The Penal Substitution view, explained and defended by Thomas Schreiner, argues that sin has a penalty, and on the cross, Jesus bore that penalty for all mankind.
The Healing view, explained and defended by Bruce Reichenbach, says that the cross of Christ was intended to restore all creation and relationships to their rightful role within God's design
Finally, the Kaleidoscopic view, explained and defended by Joel Green, argues that on the cross, Jesus did something significant within each of the three paradigms listed above.
The reason I ended up siding with the Christus Victor view is because of how it presents God in light of Jesus Christ. Jesus reveals the Father to us, and in Jesus we do not see a God who is out to get us, who is just waiting to pounce on every sin, and who must exact bloody revenge for every slight against His holy character.

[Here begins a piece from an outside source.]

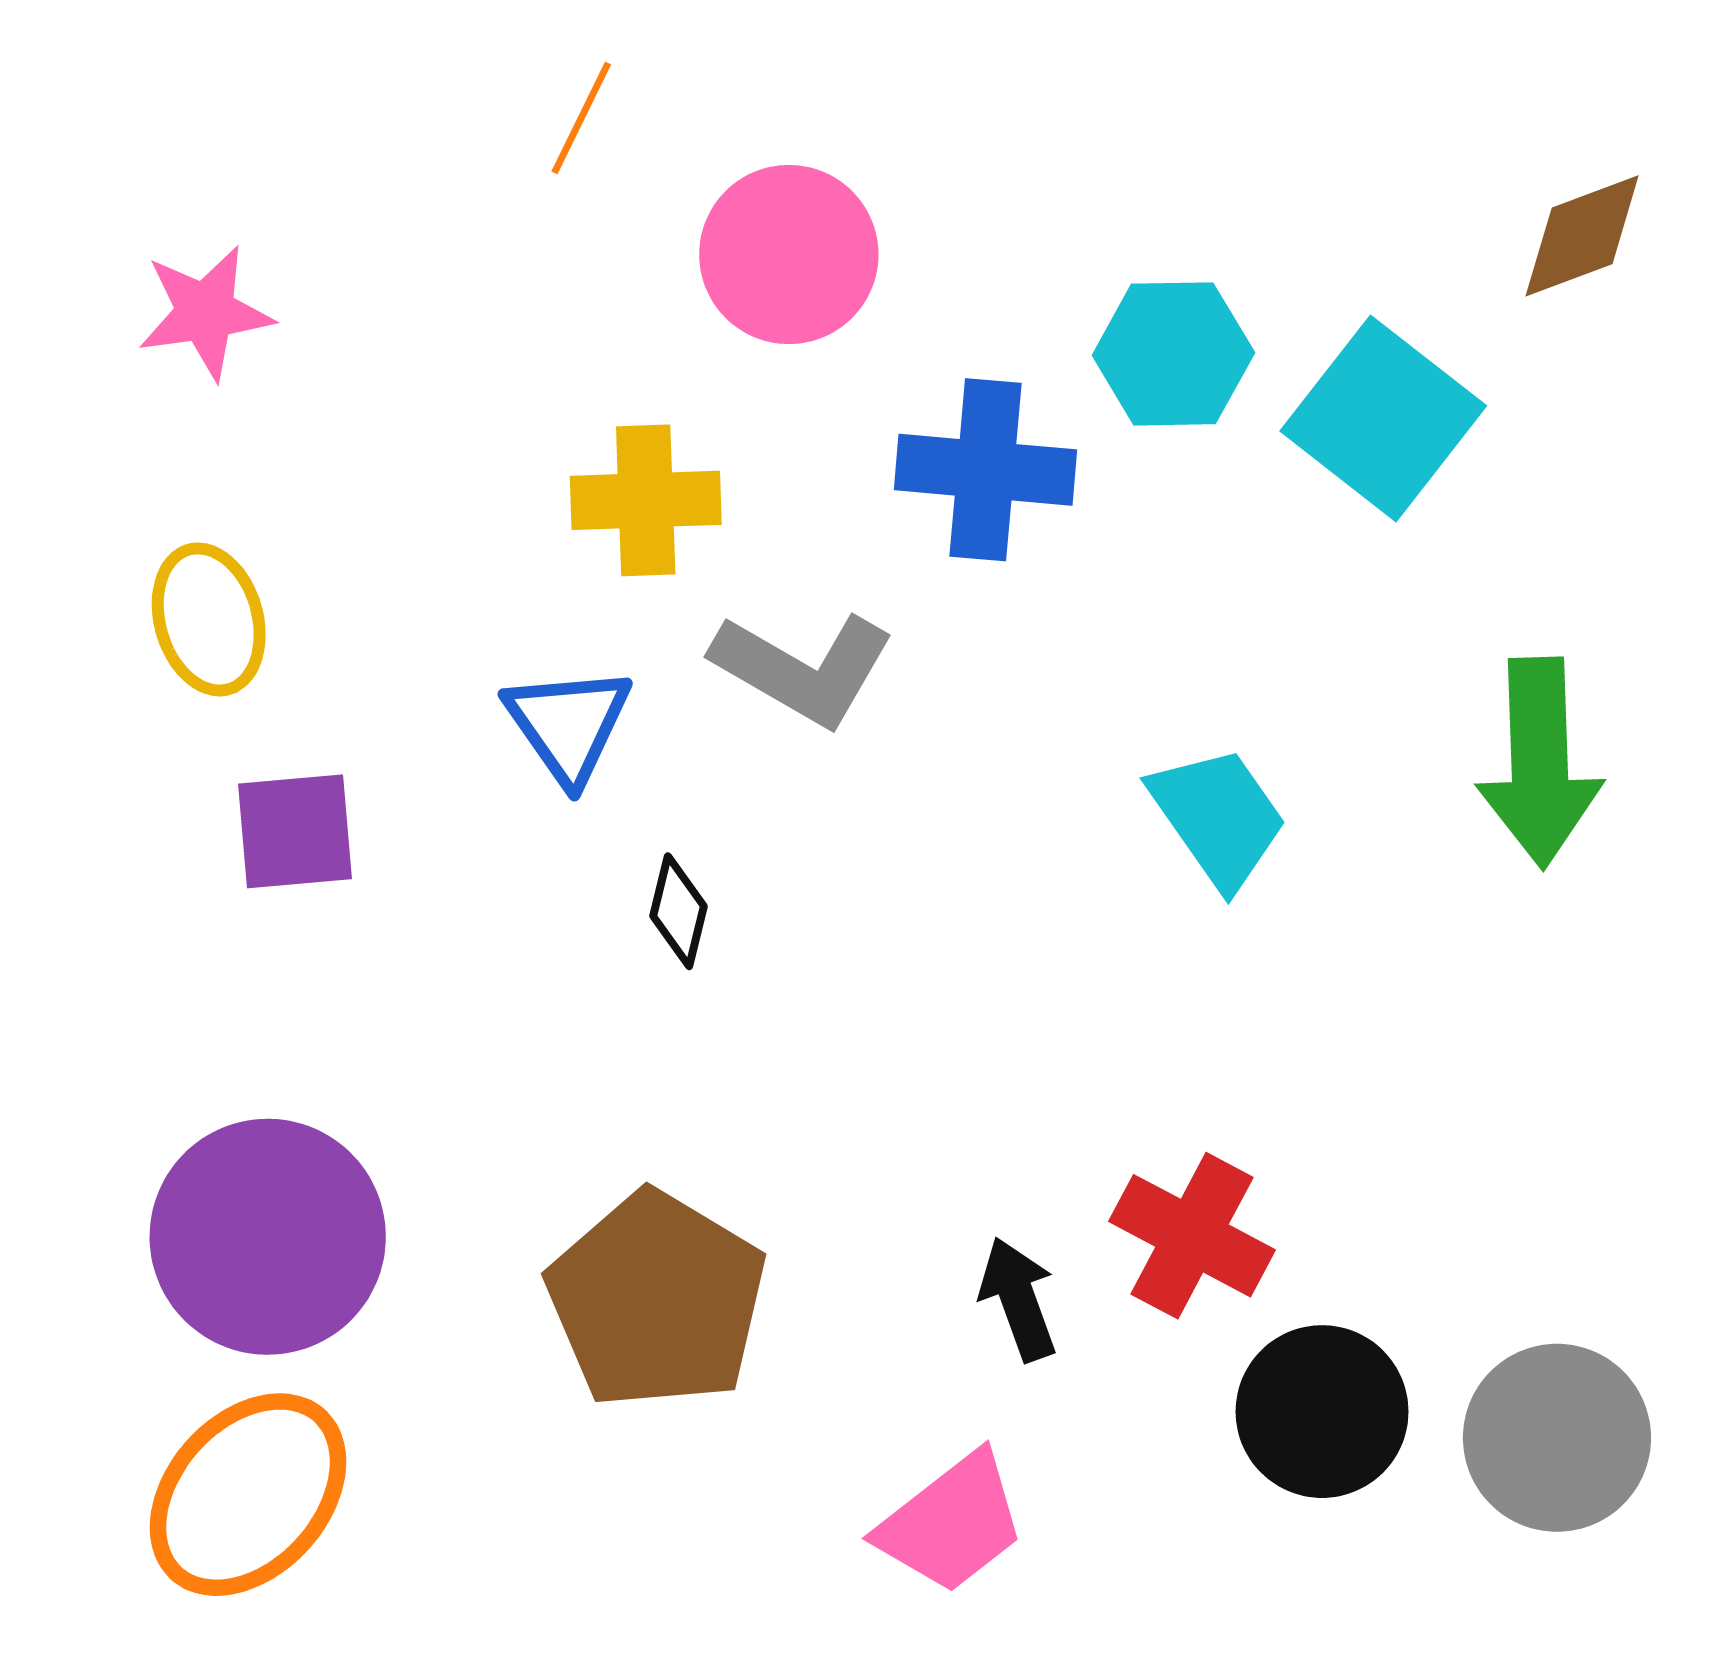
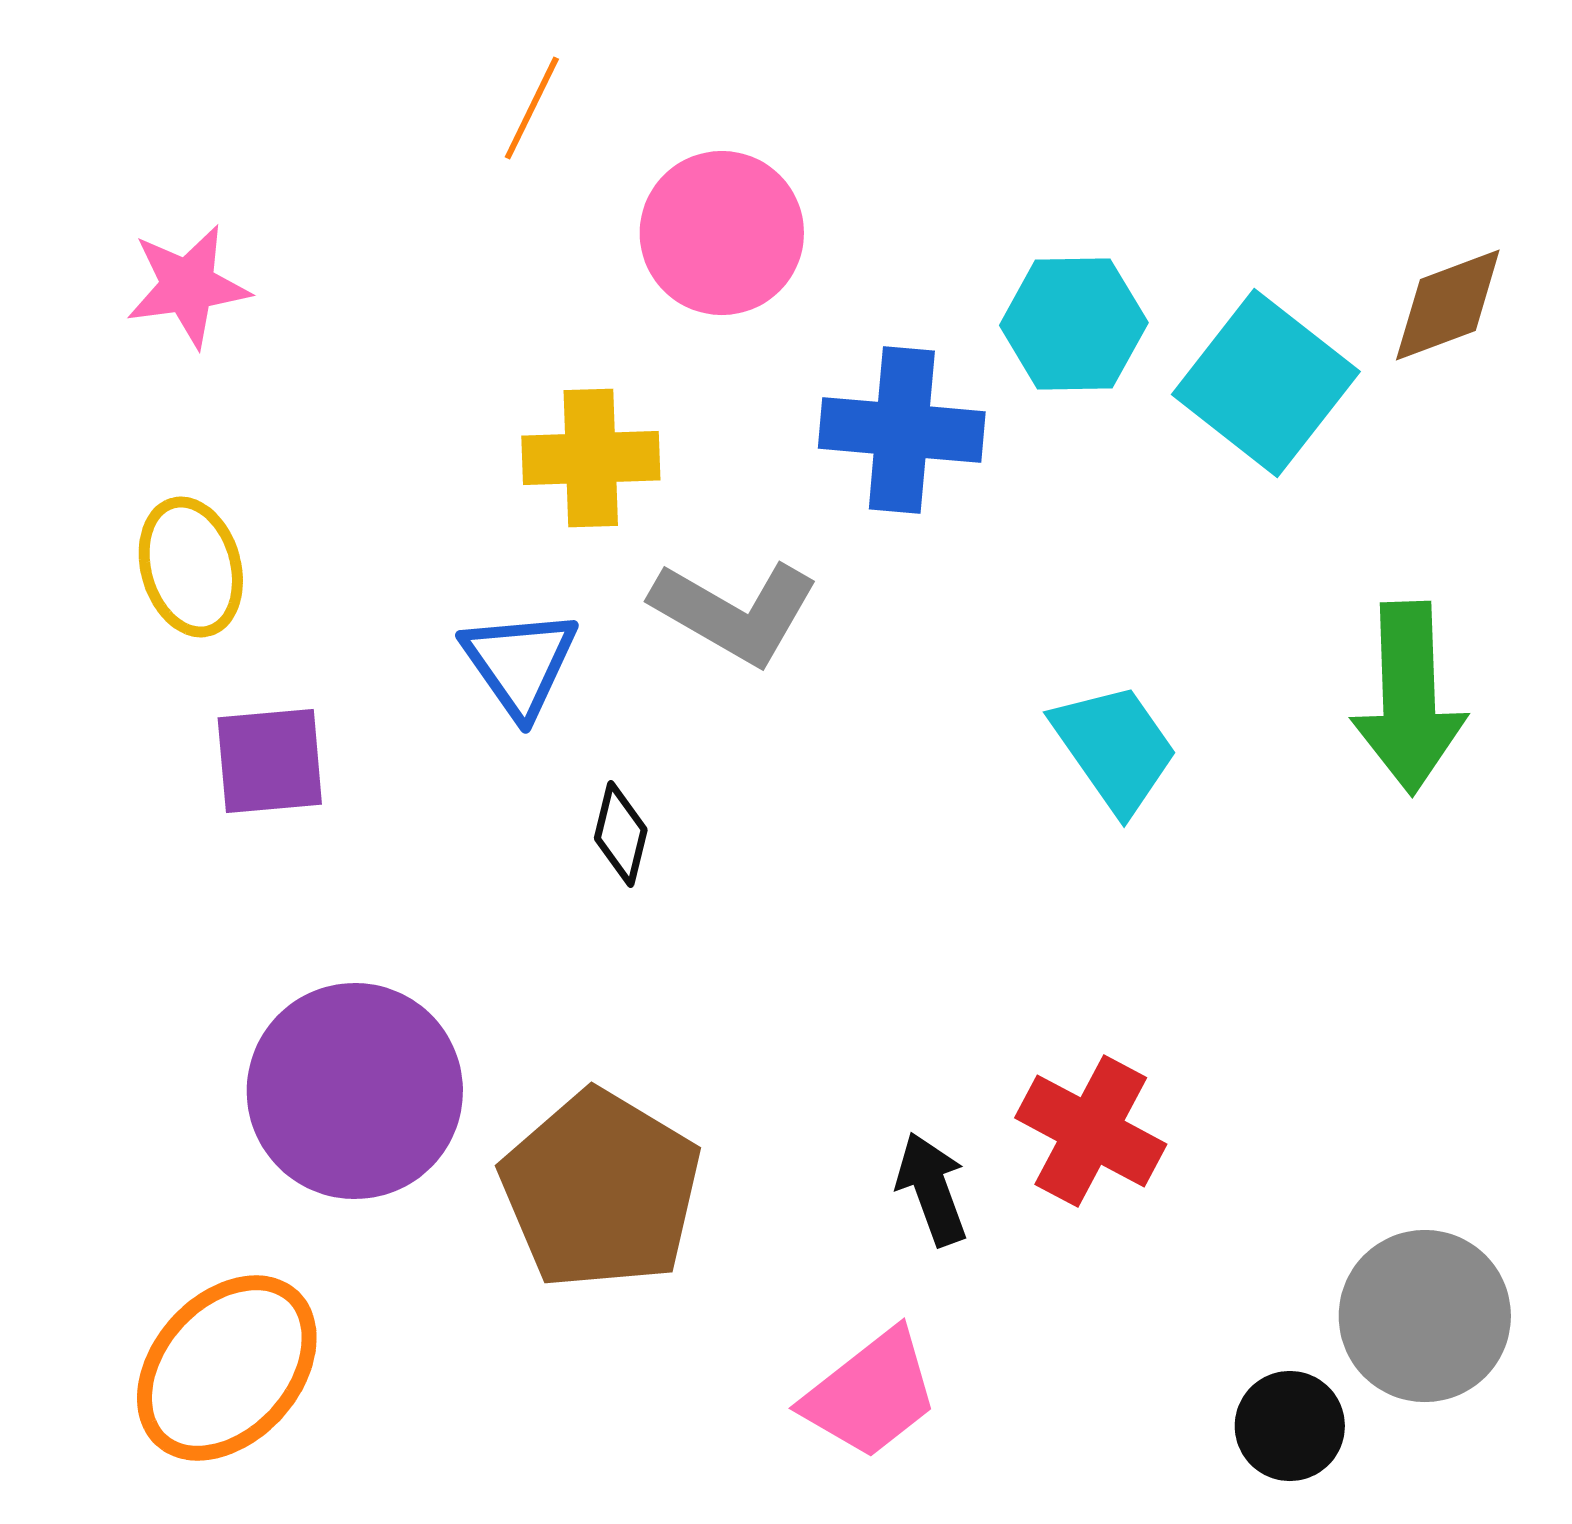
brown diamond: (1582, 236) -> (1448, 305), moved
purple circle: (268, 1237) -> (355, 1091), moved
black circle: (1322, 1412) -> (1290, 1426), moved, size x0.7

And while it is certainly true that there are negative consequences for sin, and far-reaching implications for restoration and liberation within the cross of Christ for all mankind, the central reason Jesus went to the cross, it seems, is because Satan demanded it, and in so doing, Jesus defeated and triumphed over the devil. It is not God who is bloodthirsty and legalistic, but Satan. It is not the wrath of God that must be appeased, but the wrath of the law by which Satan screams for justice! So Jesus gave Satan "justice" and in so doing, destroyed the devil's works.
I am certain I am explaining this poorly, but then, I just now learned of this view!